Die Leute brauchten nicht soviel nachzudenken, was sie tun sollten; sie sollten vielmehr bedenken, was sie wären. Wären nun aber die Leute gut und ihre Weise, so könnten ihre Werke hell leuchten.

Bist du gerecht, so sind auch deine Werke gerecht. Nicht gedenke man Heiligkeit zu gründen auf ein Tun; man soll Heiligkeit vielmehr gründen auf ein Sein, denn die Werke heiligen nicht uns, sondern wir sollen die Werke heiligen.

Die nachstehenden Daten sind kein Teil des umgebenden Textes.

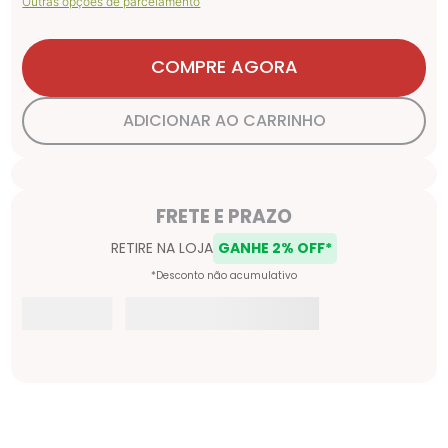
Outras opções de parcelamento
COMPRE AGORA
ADICIONAR AO CARRINHO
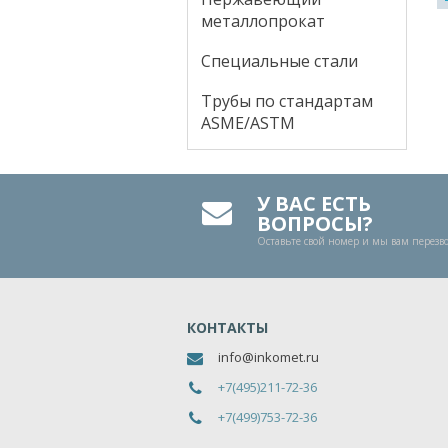
металлопрокат
Специальные стали
Трубы по стандартам
ASME/ASTM
У ВАС ЕСТЬ
ВОПРОСЫ?
Оставьте свой номер и мы вам перез
КОНТАКТЫ
info@inkomet.ru
+7(495)211-72-36
+7(499)753-72-36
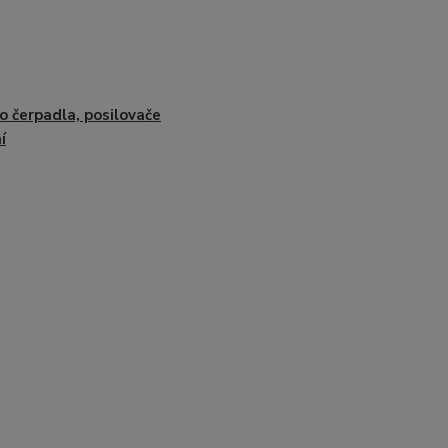
o čerpadla, posilovače
í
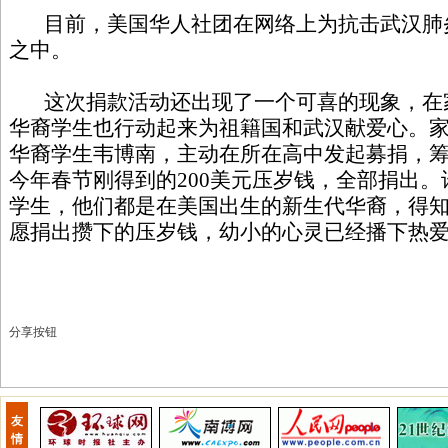
目前，美国华人社团在网络上为抗击武汉肺
之中。
这次捐款活动还出现了一个可喜的现象，在
华裔学生也行动起来为祖籍国和武汉献爱心。
华裔学生韦博南，主动在所在高中发起募捐，筹到
今年春节刚得到的200美元压岁钱，全部捐出
学生，他们都是在美国出生的新生代华裔，得
愿捐出攒下的压岁钱，幼小的心灵已经播下热
分享按钮
友
情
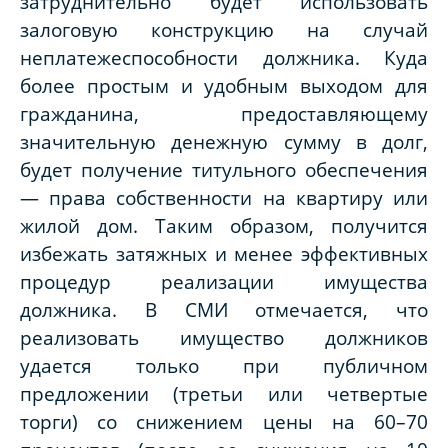
затруднительно будет использовать
залоговую конструкцию на случай
неплатежеспособности должника. Куда
более простым и удобным выходом для
гражданина, предоставляющему
значительную денежную сумму в долг,
будет получение титульного обеспечения
— права собственности на квартиру или
жилой дом. Таким образом, получится
избежать затяжных и менее эффективных
процедур реализации имущества
должника. В СМИ отмечается, что
реализовать имущество должников
удается только при публичном
предложении (третьи или четвертые
торги) со снижением цены на 60–70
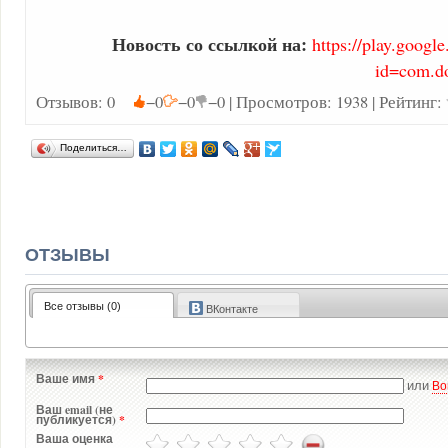
Новость со ссылкой на:
https://play.google
id=com.d
Отзывов: 0
−0
−0
−0 | Просмотров: 1938 | Рейтинг:
Поделиться…
ОТЗЫВЫ
Все отзывы (0)
ВКонтакте
Ваше имя
*
или
Во
Ваш email (не
публикуется)
*
Ваша оценка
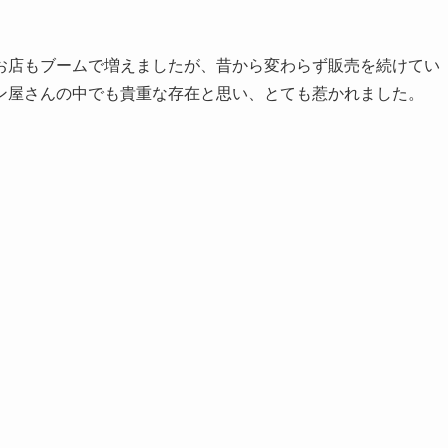
お店もブームで増えましたが、昔から変わらず販売を続けてい
ン屋さんの中でも貴重な存在と思い、とても惹かれました。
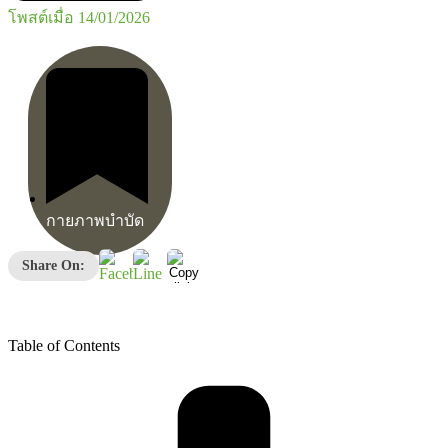
โพสต์เมื่อ
14/01/2026
กายภาพบำบัด
Share On:
Table of Contents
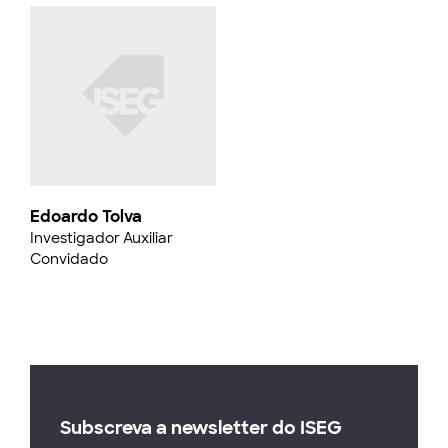
Edoardo Tolva
Investigador Auxiliar
Convidado
Subscreva a newsletter do ISEG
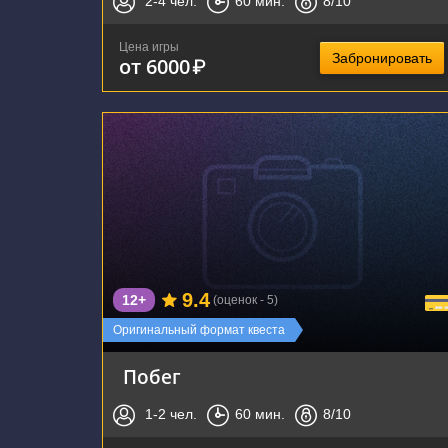
2-4
чел.
60
мин.
8
/10
Цена игры
Забронировать
от 6000
₽
г. Тула, улица Болдина, 141
9.4
12+
(оценок - 5)
Оригинальный формат квеста
Побег
1-2
чел.
60
мин.
8
/10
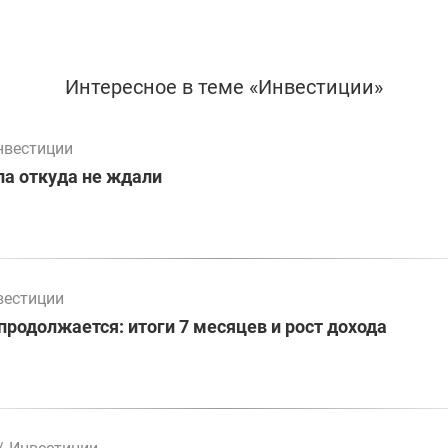
Интересное в теме «Инвестиции»
нвестиции
а откуда не ждали
вестиции
родолжается: итоги 7 месяцев и рост дохода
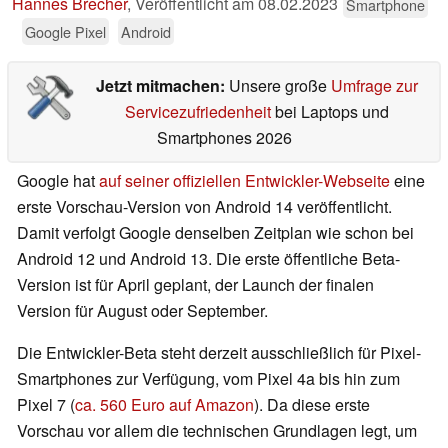
Hannes Brecher
,
Veröffentlicht am
08.02.2023
Smartphone
Google Pixel
Android
Jetzt mitmachen:
Unsere große
Umfrage zur
Servicezufriedenheit
bei Laptops und
Smartphones 2026
Google hat
auf seiner offiziellen Entwickler-Webseite
eine
erste Vorschau-Version von Android 14 veröffentlicht.
Damit verfolgt Google denselben Zeitplan wie schon bei
Android 12 und Android 13. Die erste öffentliche Beta-
Version ist für April geplant, der Launch der finalen
Version für August oder September.
Die Entwickler-Beta steht derzeit ausschließlich für Pixel-
Smartphones zur Verfügung, vom Pixel 4a bis hin zum
Pixel 7 (
ca. 560 Euro auf Amazon
). Da diese erste
Vorschau vor allem die technischen Grundlagen legt, um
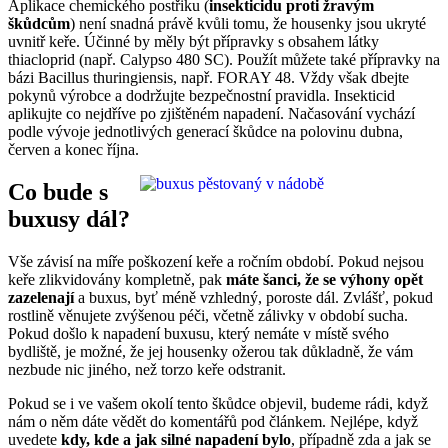
Aplikace chemického postřiku (
insekticidu proti žravým
škůdcům
) není snadná právě kvůli tomu, že housenky jsou ukryté
uvnitř keře. Účinné by měly být přípravky s obsahem látky
thiacloprid (např. Calypso 480 SC). Použít můžete také přípravky na
bázi Bacillus thuringiensis, např. FORAY 48. Vždy však dbejte
pokynů výrobce a dodržujte bezpečnostní pravidla. Insekticid
aplikujte co nejdříve po zjištěném napadení. Načasování vychází
podle vývoje jednotlivých generací škůdce na polovinu dubna,
červen a konec října.
Co bude s
buxusy dál?
Vše závisí na míře poškození keře a ročním období. Pokud nejsou
keře zlikvidovány kompletně, pak
máte šanci, že se výhony opět
zazelenají
a buxus, byť méně vzhledný, poroste dál. Zvlášť, pokud
rostlině věnujete zvýšenou péči, včetně zálivky v období sucha.
Pokud došlo k napadení buxusu, který nemáte v místě svého
bydliště, je možné, že jej housenky ožerou tak důkladně, že vám
nezbude nic jiného, než torzo keře odstranit.
Pokud se i ve vašem okolí tento škůdce objevil, budeme rádi, když
nám o něm dáte vědět do komentářů pod článkem. Nejlépe, když
uvedete
kdy, kde a jak silné napadení bylo
, případně zda a jak se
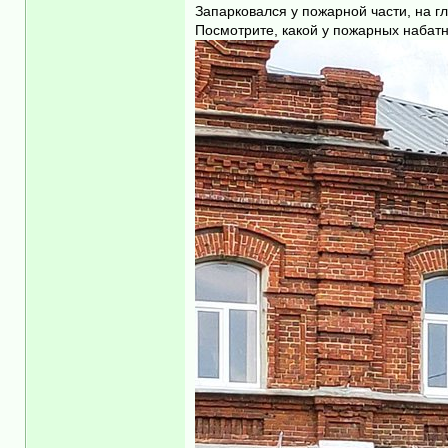
Запарковался у пожарной части, на 
Посмотрите, какой у пожарных набатн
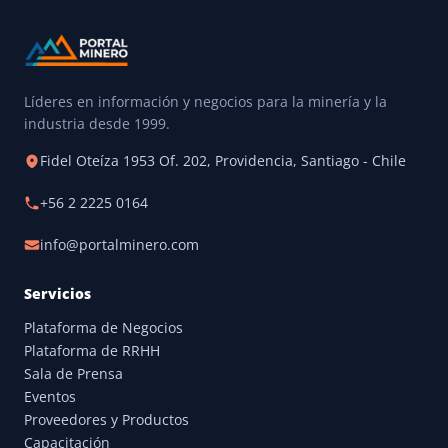
Líderes en información y negocios para la minería y la
industria desde 1999.
Fidel Oteíza 1953 Of. 202, Providencia, Santiago - Chile
+56 2 2225 0164
info@portalminero.com
Servicios
Plataforma de Negocios
Plataforma de RRHH
Sala de Prensa
Eventos
Proveedores y Productos
Capacitación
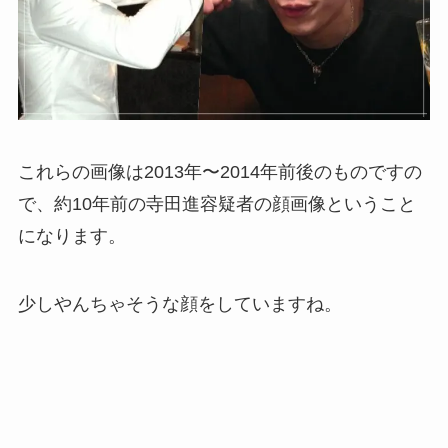
これらの画像は2013年〜2014年前後のものですの
で、約10年前の寺田進容疑者の顔画像ということ
になります。
少しやんちゃそうな顔をしていますね。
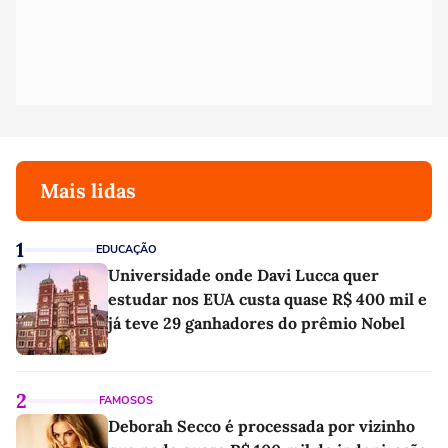
Mais lidas
1
EDUCAÇÃO
Universidade onde Davi Lucca quer
estudar nos EUA custa quase R$ 400 mil e
já teve 29 ganhadores do prêmio Nobel
2
FAMOSOS
Deborah Secco é processada por vizinho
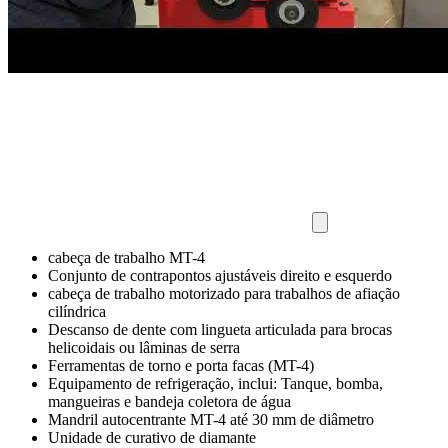
cabeça de trabalho MT-4
Conjunto de contrapontos ajustáveis direito e esquerdo
cabeça de trabalho motorizado para trabalhos de afiação
cilíndrica
Descanso de dente com lingueta articulada para brocas
helicoidais ou lâminas de serra
Ferramentas de torno e porta facas (MT-4)
Equipamento de refrigeração, inclui: Tanque, bomba,
mangueiras e bandeja coletora de água
Mandril autocentrante MT-4 até 30 mm de diâmetro
Unidade de curativo de diamante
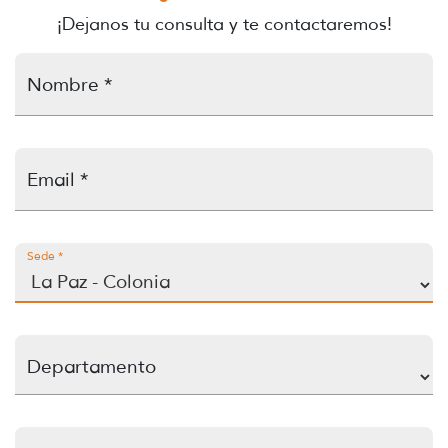
¡Dejanos tu consulta y te contactaremos!
Nombre *
Email *
Sede *
Departamento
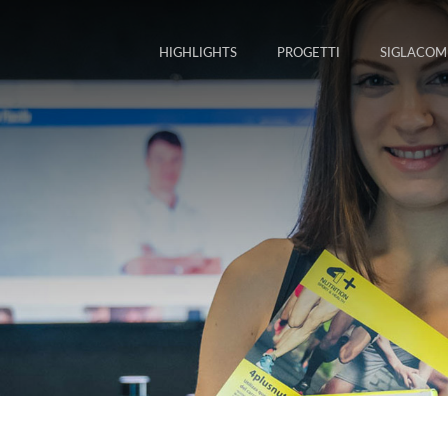
HIGHLIGHTS
PROGETTI
SIGLACOM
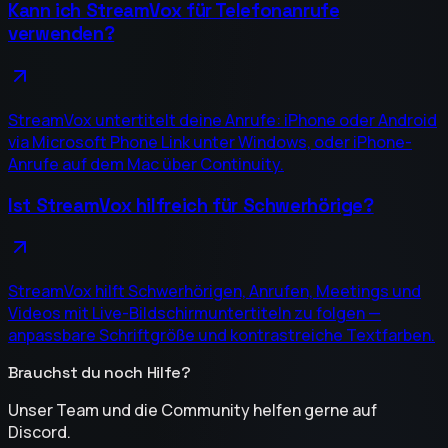
Kann ich StreamVox für Telefonanrufe
verwenden?
StreamVox untertitelt deine Anrufe: iPhone oder Android
via Microsoft Phone Link unter Windows, oder iPhone-
Anrufe auf dem Mac über Continuity.
Ist StreamVox hilfreich für Schwerhörige?
StreamVox hilft Schwerhörigen, Anrufen, Meetings und
Videos mit Live-Bildschirmuntertiteln zu folgen —
anpassbare Schriftgröße und kontrastreiche Textfarben.
Brauchst du noch Hilfe?
Unser Team und die Community helfen gerne auf
Discord.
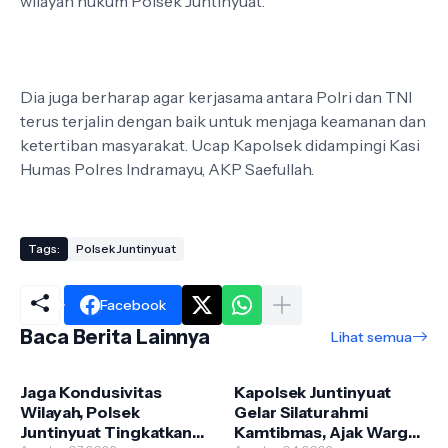
wilayah hukum Polsek Juntinyuat.
Dia juga berharap agar kerjasama antara Polri dan TNI
terus terjalin dengan baik untuk menjaga keamanan dan
ketertiban masyarakat. Ucap Kapolsek didampingi Kasi
Humas Polres Indramayu, AKP Saefullah.
Tags:
Polsek Juntinyuat
Facebook
Baca Berita Lainnya
Lihat semua
Jaga Kondusivitas
Kapolsek Juntinyuat
Wilayah, Polsek
Gelar Silaturahmi
Juntinyuat Tingkatkan
Kamtibmas, Ajak Warga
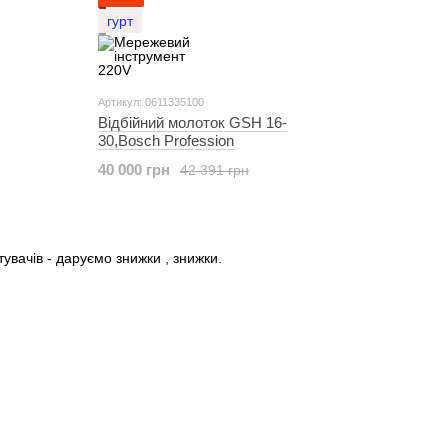
гурт
Артикул: 0611335100
Відбійний молоток GSH 16-
30,Bosch Profession
40 000 грн
42 391 грн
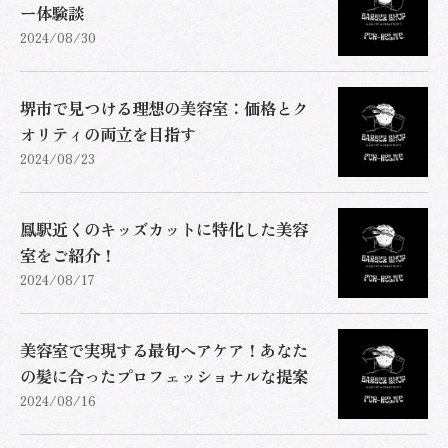
ー体験談
2024/08/30
堺市で見つける理想の美容室：価格とク
オリティの両立を目指す
2024/08/23
鳳駅近くのキッズカットに特化した美容
室をご紹介！
2024/08/17
美容室で実現する最旬ヘアケア！あなた
の髪に合ったプロフェッショナルな提案
2024/08/16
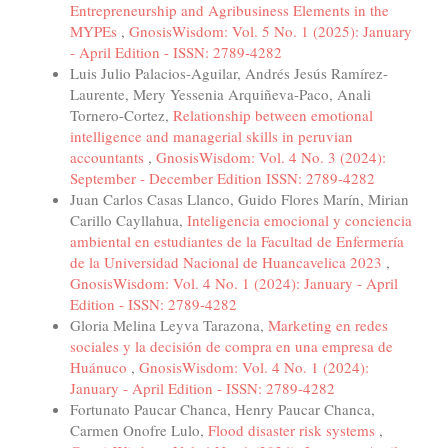
Entrepreneurship and Agribusiness Elements in the
MYPEs
,
GnosisWisdom: Vol. 5 No. 1 (2025): January
- April Edition - ISSN: 2789-4282
Luis Julio Palacios-Aguilar, Andrés Jesús Ramírez-
Laurente, Mery Yessenia Arquiñeva-Paco, Anali
Tornero-Cortez,
Relationship between emotional
intelligence and managerial skills in peruvian
accountants
,
GnosisWisdom: Vol. 4 No. 3 (2024):
September - December Edition ISSN: 2789-4282
Juan Carlos Casas Llanco, Guido Flores Marín, Mirian
Carillo Cayllahua,
Inteligencia emocional y conciencia
ambiental en estudiantes de la Facultad de Enfermería
de la Universidad Nacional de Huancavelica 2023
,
GnosisWisdom: Vol. 4 No. 1 (2024): January - April
Edition - ISSN: 2789-4282
Gloria Melina Leyva Tarazona,
Marketing en redes
sociales y la decisión de compra en una empresa de
Huánuco
,
GnosisWisdom: Vol. 4 No. 1 (2024):
January - April Edition - ISSN: 2789-4282
Fortunato Paucar Chanca, Henry Paucar Chanca,
Carmen Onofre Lulo,
Flood disaster risk systems
,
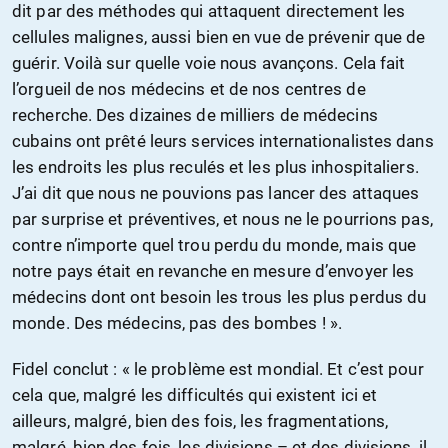
dit par des méthodes qui attaquent directement les
cellules malignes, aussi bien en vue de prévenir que de
guérir. Voilà sur quelle voie nous avançons. Cela fait
l’orgueil de nos médecins et de nos centres de
recherche. Des dizaines de milliers de médecins
cubains ont prêté leurs services internationalistes dans
les endroits les plus reculés et les plus inhospitaliers.
J’ai dit que nous ne pouvions pas lancer des attaques
par surprise et préventives, et nous ne le pourrions pas,
contre n’importe quel trou perdu du monde, mais que
notre pays était en revanche en mesure d’envoyer les
médecins dont ont besoin les trous les plus perdus du
monde. Des médecins, pas des bombes ! ».
Fidel conclut : « le problème est mondial. Et c’est pour
cela que, malgré les difficultés qui existent ici et
ailleurs, malgré, bien des fois, les fragmentations,
malgré, bien des fois, les divisions – et des divisions, il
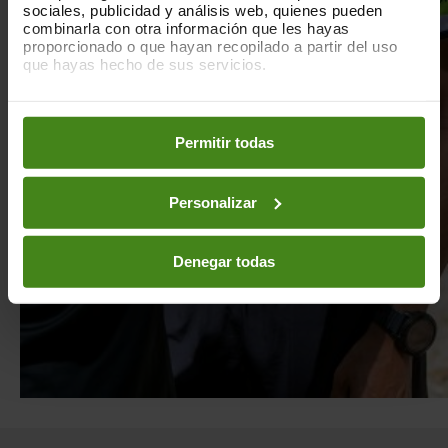
sociales, publicidad y análisis web, quienes pueden
combinarla con otra información que les hayas
proporcionado o que hayan recopilado a partir del uso
que hayas hecho de sus servicios.
Puedes obtener más información y modificar tus
preferencias accediendo a nuestra
o
Política de Cookies
en los botones facilitados a continuación:
Permitir todas
Personalizar
Denegar todas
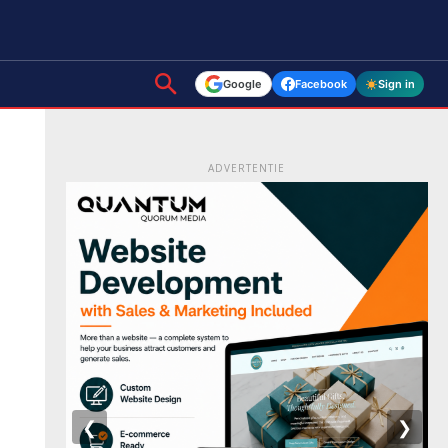
Google
Facebook
Sign in
ADVERTENTIE
❮
❯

Wie heilig die Werke immer sein mögen, so heiligen sie uns ganz und gar nicht, soweit sie Werke sind, sondern: soweit wir heilig sind und Sein besitzen, soweit heiligen wir alle unsere Werke, es sei Essen, Schlafen, Wachen oder was immer es sei. Die nicht großen Seins sind, welche Werke die auch wirken, da wird nichts daraus. Erkenne hieraus, dass man allen Fleiß darauf verwenden soll, gut zu sein, – nicht aber so sehr darauf, was man tue oder welcher Art die Werke seien, sondern wie der Grund der Werke sei.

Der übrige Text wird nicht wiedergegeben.